SNCF : pour Élisabeth Borne, la grève est uniquement « politique »

92

Ce n'est pas la première fois qu'un membre du gouvernement évoque le caractère très politique de la grève SNCF. Il y a quelques semaines, le premier ministre avait d'ailleurs évoqué la volonté de certains "d'obtenir par la rue ce qui n'avait pas été acquis par les urnes". Élisabeth Borne, la ministre des transports, enfonce le clou : "Le but du mouvement n'est pas la défense du service public mais la contestation du gouvernement".

Alors que 63 % des Français contestent l'intérêt du mouvement mené à la SNCF, principalement par la CGT et Sud Rail, la ministre des transports s'attaque au fond même du problème qu'elle juge "plus politique que social". Alors que la réforme ferroviaire a été définitivement adoptée cette semaine au parlement, la CGT et Sud Rail annoncent la poursuite du mouvement pendant le mois de juillet, période traditionnellement sans grand mouvement social pour ne pas pénaliser les vacances des Français. Une décision que la CGT a beaucoup de mal à justifier. Pour elle, il s'agit de contester dès aujourd'hui la prochaine grande réforme des retraites qui s'attaquera aux régimes spéciaux des cheminots, considérés aujourd'hui comme l'un des plus avantageux et surtout des plus coûteux.

Mais cette position, qui commence à ne plus être partagée par les salariés du transporteur ferroviaire qui s'expriment sur les réseaux sociaux, a des limites au sein même de l'intersyndicale. À la CFDT, comme à FO, on sait que tout jusqu'au-boutisme se retourne généralement contre celui qui mène le combat. Et face à une grève inutile, le gouvernement aurait tout intérêt à s'engager sur un projet de réforme des retraites plus dur qu'il ne l'imaginait à l'origine. Il sera difficile pour les syndicats d'expliquer à leurs adhérents que le mouvement se maintient au cas où et que les pertes financières qu'il engendre chez les salariés sont le prix à payer d'une prochaine réforme dont personne ne connaît pas très précisément les contenus. Là encore, selon l'un des ministres du gouvernement "le mélanchonisme ferroviaire joue en faveur des réformes à venir".

L'autre surprise née de la grève, c'est la capacité des voyageurs à s'adapter aux nouvelles technologies.
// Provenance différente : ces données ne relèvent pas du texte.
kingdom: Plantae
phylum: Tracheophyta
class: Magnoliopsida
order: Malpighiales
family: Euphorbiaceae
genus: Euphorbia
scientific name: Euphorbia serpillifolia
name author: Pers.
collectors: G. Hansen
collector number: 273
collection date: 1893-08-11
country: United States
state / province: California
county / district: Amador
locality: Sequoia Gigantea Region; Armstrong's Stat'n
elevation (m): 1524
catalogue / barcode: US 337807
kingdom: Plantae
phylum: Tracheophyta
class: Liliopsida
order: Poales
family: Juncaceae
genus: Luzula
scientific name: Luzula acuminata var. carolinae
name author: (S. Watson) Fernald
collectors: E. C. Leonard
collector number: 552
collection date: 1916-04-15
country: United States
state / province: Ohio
Utilisation du car pour les trajets de moyenne distance, covoiturage, vidéoconférence, travail à domicile… beaucoup se sont rendu compte qu'il était possible de limiter les effets de la grève en adaptant les outils technologiques aux besoins de leur activité professionnelle. Certes, la grève s'est durement fait sentir au début sur les transports franciliens assurés par la SNCF. Mais après, les effets étaient moins pesants. Une occasion en or pour le gouvernement de ressortit le fameux projet de loi visant à la création d'une société unique, qui regrouperait RATP et SNCF en Île-de-France. Valérie Pécresse se dit attentive à une évolution de ce type dans un grand Paris aux moyens de déplacements multipliés par deux d'ici à 2050.

Enfin, pour les observateurs politiques, spécialisés dans les conflits sociaux, la sortie de grève de la CGT se fera sans doute discrètement dans les prochaines semaines. Il faudra simplement faire croire aux adhérents que le combat mené a été utile. Ce dont semble douter aujourd'hui plus de 48 % des salariés de la SNCF.